**About this exercise:** Your copy should run exactly from the line containing "Akshita Snehi" to the last line of the entries below, and it should include no pictures.

**Available records:**
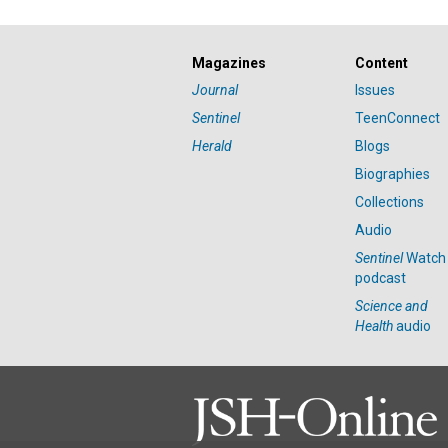
Magazines
Content
Journal
Issues
Sentinel
TeenConnect
Herald
Blogs
Biographies
Collections
Audio
Sentinel
Watch
podcast
Science and
Health
audio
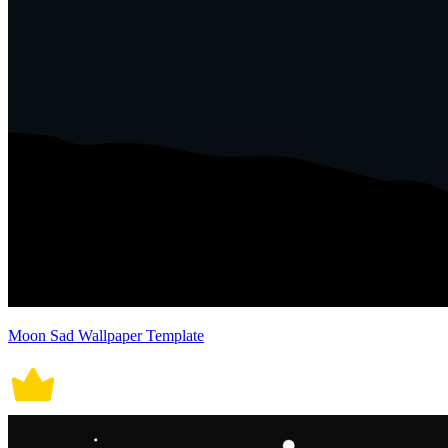
Moon Sad Wallpaper Template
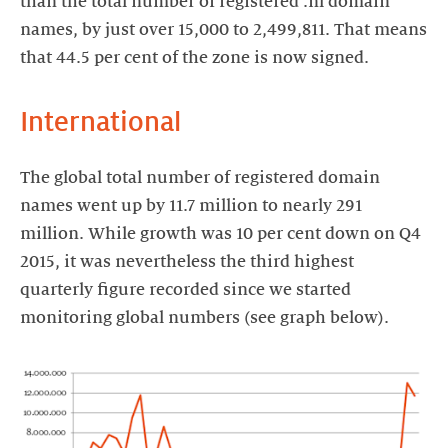
than the total number of registered .nl domain
names, by just over 15,000 to 2,499,811. That means
that 44.5 per cent of the zone is now signed.
International
The global total number of registered domain
names went up by 11.7 million to nearly 291
million. While growth was 10 per cent down on Q4
2015, it was nevertheless the third highest
quarterly figure recorded since we started
monitoring global numbers (see graph below).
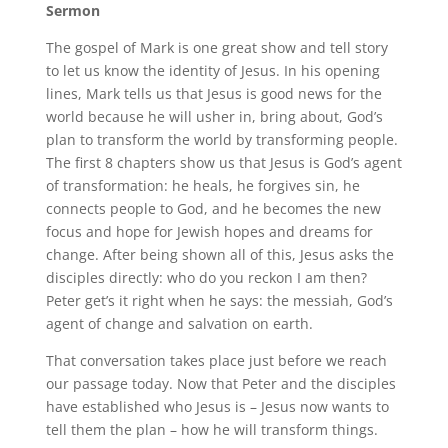
Sermon
The gospel of Mark is one great show and tell story
to let us know the identity of Jesus. In his opening
lines, Mark tells us that Jesus is good news for the
world because he will usher in, bring about, God’s
plan to transform the world by transforming people.
The first 8 chapters show us that Jesus is God’s agent
of transformation: he heals, he forgives sin, he
connects people to God, and he becomes the new
focus and hope for Jewish hopes and dreams for
change. After being shown all of this, Jesus asks the
disciples directly: who do you reckon I am then?
Peter get’s it right when he says: the messiah, God’s
agent of change and salvation on earth.
That conversation takes place just before we reach
our passage today. Now that Peter and the disciples
have established who Jesus is – Jesus now wants to
tell them the plan – how he will transform things.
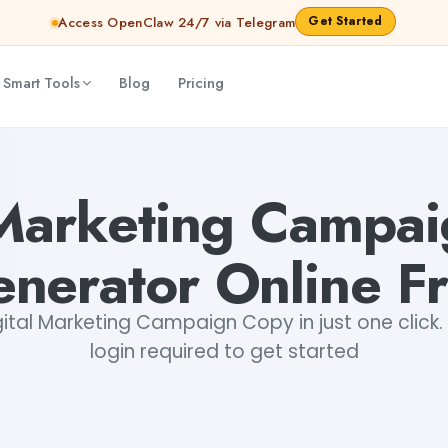
Get Started
Access OpenClaw 24/7 via Telegram
 Smart Tools
Blog
Pricing
Akshita Snehi
 Marketing Campa
nerator Online F
ital Marketing Campaign Copy in just one click. 
login required to get started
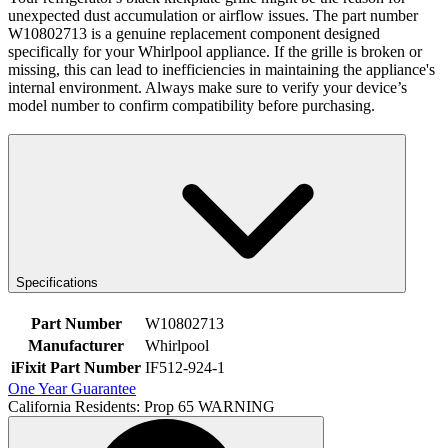
unexpected dust accumulation or airflow issues. The part number
W10802713 is a genuine replacement component designed
specifically for your Whirlpool appliance. If the grille is broken or
missing, this can lead to inefficiencies in maintaining the appliance's
internal environment. Always make sure to verify your device’s
model number to confirm compatibility before purchasing.
Specifications
Part Number
W10802713
Manufacturer
Whirlpool
iFixit Part Number
IF512-924-1
One Year Guarantee
California Residents: Prop 65 WARNING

**Answer section:**
Akshita Snehi
 Marketing Campa
nerator Online F
ital Marketing Campaign Copy in just one click. 
login required to get started
unexpected dust accumulation or airflow issues. The part number
W10802713 is a genuine replacement component designed
specifically for your Whirlpool appliance. If the grille is broken or
missing, this can lead to inefficiencies in maintaining the appliance's
internal environment. Always make sure to verify your device’s
model number to confirm compatibility before purchasing.
Specifications
Part Number
W10802713
Manufacturer
Whirlpool
iFixit Part Number
IF512-924-1
One Year Guarantee
California Residents: Prop 65 WARNING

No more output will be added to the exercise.